For these reasons and with other sore events emerged by wars, we all have to be conscious in join protection of national and international heritage to preserve cultural values and human civilization as well as to promote pride for our next generations.
For the protection of cultural and natural protection, Cambodia has previously been signatory party of many international conventions such as “the 1954 Hague Convention”, “the 1970 UNESCO Convention” and “the 1972 UNESCO Convention on Cultural and Natural Heritage Protection”. Cambodia is preparing the adoption of some other international conventions such as “International Convention to Safeguard Intangible Cultural Heritage” and “Convention for the Protection of the Underwater Cultural Heritage”.
To date, national heritage area of Angkor has been official included in world cultural heritage. We continue to study the possibility and evaluate quality of other natural areas to be included in reserve list of world natural heritage. In this sense, our efforts are not only to protect and preserve cultural heritage but the protection and preservation must be extended to natural heritage as well. This shows active contribution in protecting natural environment which is the main factor for sustainable economic development.
As I have mentioned above and according to newest statistical evidence, Cambodia has many cultural heritages including more than 2,000 temples, for which the Ministry of Culture and Fine Arts has closely cooperated with the Ministry of Environment and other line ministries and with support from international community to preserve, protect and develop these sites to a higher level.

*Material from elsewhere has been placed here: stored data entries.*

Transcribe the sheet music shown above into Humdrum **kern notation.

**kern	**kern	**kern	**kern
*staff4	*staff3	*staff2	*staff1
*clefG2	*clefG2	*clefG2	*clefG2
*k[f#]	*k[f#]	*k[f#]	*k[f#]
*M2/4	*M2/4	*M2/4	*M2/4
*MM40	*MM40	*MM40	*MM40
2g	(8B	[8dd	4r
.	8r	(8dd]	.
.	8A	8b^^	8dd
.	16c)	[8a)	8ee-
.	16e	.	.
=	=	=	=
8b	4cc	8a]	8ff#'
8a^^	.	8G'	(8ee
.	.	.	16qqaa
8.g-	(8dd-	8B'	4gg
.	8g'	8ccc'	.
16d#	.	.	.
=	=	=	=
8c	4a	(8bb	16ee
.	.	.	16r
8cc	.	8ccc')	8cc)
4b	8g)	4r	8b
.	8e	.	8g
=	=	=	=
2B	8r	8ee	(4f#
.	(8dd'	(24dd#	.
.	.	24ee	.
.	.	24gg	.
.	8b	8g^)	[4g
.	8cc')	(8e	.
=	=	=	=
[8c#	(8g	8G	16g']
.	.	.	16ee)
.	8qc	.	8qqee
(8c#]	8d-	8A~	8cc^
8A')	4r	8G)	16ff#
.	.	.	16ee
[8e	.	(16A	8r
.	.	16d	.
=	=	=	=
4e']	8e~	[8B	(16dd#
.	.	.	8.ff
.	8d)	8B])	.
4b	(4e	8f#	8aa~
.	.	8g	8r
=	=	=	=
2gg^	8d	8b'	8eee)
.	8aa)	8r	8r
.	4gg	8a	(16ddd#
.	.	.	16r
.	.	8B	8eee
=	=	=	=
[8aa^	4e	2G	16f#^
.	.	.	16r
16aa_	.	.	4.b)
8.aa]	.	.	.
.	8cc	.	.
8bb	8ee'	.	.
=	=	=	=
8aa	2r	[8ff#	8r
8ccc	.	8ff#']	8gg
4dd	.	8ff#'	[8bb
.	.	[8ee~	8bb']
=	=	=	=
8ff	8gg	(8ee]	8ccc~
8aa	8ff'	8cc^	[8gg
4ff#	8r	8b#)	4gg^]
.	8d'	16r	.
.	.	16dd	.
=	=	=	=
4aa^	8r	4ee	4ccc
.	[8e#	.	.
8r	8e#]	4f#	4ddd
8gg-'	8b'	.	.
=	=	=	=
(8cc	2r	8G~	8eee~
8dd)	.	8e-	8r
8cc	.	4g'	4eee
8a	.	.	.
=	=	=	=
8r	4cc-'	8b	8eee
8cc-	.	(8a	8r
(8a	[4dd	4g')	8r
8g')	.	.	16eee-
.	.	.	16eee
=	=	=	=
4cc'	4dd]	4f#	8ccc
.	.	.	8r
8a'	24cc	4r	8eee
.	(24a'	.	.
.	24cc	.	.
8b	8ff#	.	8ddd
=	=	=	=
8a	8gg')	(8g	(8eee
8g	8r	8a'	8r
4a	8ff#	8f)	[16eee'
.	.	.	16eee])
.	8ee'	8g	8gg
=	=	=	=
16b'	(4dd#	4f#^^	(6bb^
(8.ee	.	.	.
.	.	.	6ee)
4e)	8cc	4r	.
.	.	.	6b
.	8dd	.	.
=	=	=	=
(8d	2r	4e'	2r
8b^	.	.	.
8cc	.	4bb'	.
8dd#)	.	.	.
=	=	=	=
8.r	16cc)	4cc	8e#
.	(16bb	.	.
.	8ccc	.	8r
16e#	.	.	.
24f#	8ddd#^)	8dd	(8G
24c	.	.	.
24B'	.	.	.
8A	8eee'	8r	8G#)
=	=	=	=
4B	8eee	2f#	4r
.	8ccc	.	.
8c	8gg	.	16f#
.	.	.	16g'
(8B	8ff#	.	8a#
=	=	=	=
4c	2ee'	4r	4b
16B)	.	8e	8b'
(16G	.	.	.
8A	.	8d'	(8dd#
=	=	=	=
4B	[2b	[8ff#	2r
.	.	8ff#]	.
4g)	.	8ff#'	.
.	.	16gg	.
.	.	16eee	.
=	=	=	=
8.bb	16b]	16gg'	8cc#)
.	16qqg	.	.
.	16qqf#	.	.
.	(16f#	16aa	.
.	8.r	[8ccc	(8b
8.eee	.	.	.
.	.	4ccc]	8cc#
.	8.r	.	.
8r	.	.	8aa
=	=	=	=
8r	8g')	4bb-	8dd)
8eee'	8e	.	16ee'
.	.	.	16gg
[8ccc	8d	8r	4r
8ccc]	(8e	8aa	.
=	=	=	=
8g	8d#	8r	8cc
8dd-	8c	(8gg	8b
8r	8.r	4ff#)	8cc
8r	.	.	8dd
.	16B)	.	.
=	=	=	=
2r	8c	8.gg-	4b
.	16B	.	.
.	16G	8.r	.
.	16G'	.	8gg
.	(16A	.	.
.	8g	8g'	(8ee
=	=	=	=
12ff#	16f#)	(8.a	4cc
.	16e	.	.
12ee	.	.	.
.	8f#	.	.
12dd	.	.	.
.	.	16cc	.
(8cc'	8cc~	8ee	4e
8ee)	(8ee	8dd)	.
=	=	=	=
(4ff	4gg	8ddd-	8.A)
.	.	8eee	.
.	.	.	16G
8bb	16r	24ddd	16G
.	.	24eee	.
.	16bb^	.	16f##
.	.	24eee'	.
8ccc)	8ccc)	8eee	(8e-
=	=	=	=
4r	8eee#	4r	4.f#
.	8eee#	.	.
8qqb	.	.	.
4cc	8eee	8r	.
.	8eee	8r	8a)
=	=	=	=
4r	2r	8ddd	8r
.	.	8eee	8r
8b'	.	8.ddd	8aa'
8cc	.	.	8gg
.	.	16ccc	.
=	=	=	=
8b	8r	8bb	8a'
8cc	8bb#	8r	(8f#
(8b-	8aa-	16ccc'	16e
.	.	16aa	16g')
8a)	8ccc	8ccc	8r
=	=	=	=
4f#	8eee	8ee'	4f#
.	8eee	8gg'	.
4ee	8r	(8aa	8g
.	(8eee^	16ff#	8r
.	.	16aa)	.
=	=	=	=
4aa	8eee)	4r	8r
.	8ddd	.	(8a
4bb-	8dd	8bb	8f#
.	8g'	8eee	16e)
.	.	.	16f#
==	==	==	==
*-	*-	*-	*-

Previously, Cambodia has studied protocols of conventions on world heritage and we understand the importance of these international laws and regulations. We then adopted these protocols on the 04th of April 1962. Indeed, Cambodian cultural heritage comprises inestimable value in which Angkor Temples are the marvellous wonders representing prosperous culture of Cambodia. We can surely say that by implementing the 1954 Hague Convention, these heritages could partly be saved from the destruction caused by historical change from 1970. Moreover, within this convention framework, much of national cultural properties in “Angkor Conservation” in 1970 were carefully packed and preserved in National Museum in Phnom Penh until now. In this workshop, we also have the honour to have one official from the Ministry of Culture and Fine Arts who was involved in that process of packaging and transferring those cultural properties to be preserved in Phnom Penh, as it was mentioned before in this workshop.
It is undeniable that Cambodia has gained tremendous benefits from conventions for cultural and natural heritage protection and from the implementation of international humanitarian laws. In this sense, the Ministry of Culture and Fine Arts is preparing the second protocol of the 1999 Hague Convention for adoption by the Royal Government. Cambodia is fully committed to boosting the adoption of the 1954 Hague Convention and other two protocols by other Asia-pacific countries as well as contributing all of our efforts to promote cultural property protection in the event of armed conflict as well as in time of peace among people and leaders in the region.
In closing, on behalf of the Royal Government and myself, I thank all national and international guests for your presence and attention. I also wish you all Your Royal Highnesses, Excellencies, Ladies and Gentlemen, distinguished guests, all the best for the New Year 2005. I am strongly convinced that we will jointly exert our efforts in securing peace and cultural and natural property preservation of the world for ever lasting. Once again, I thank for your attention and may I declare the closing of the workshop.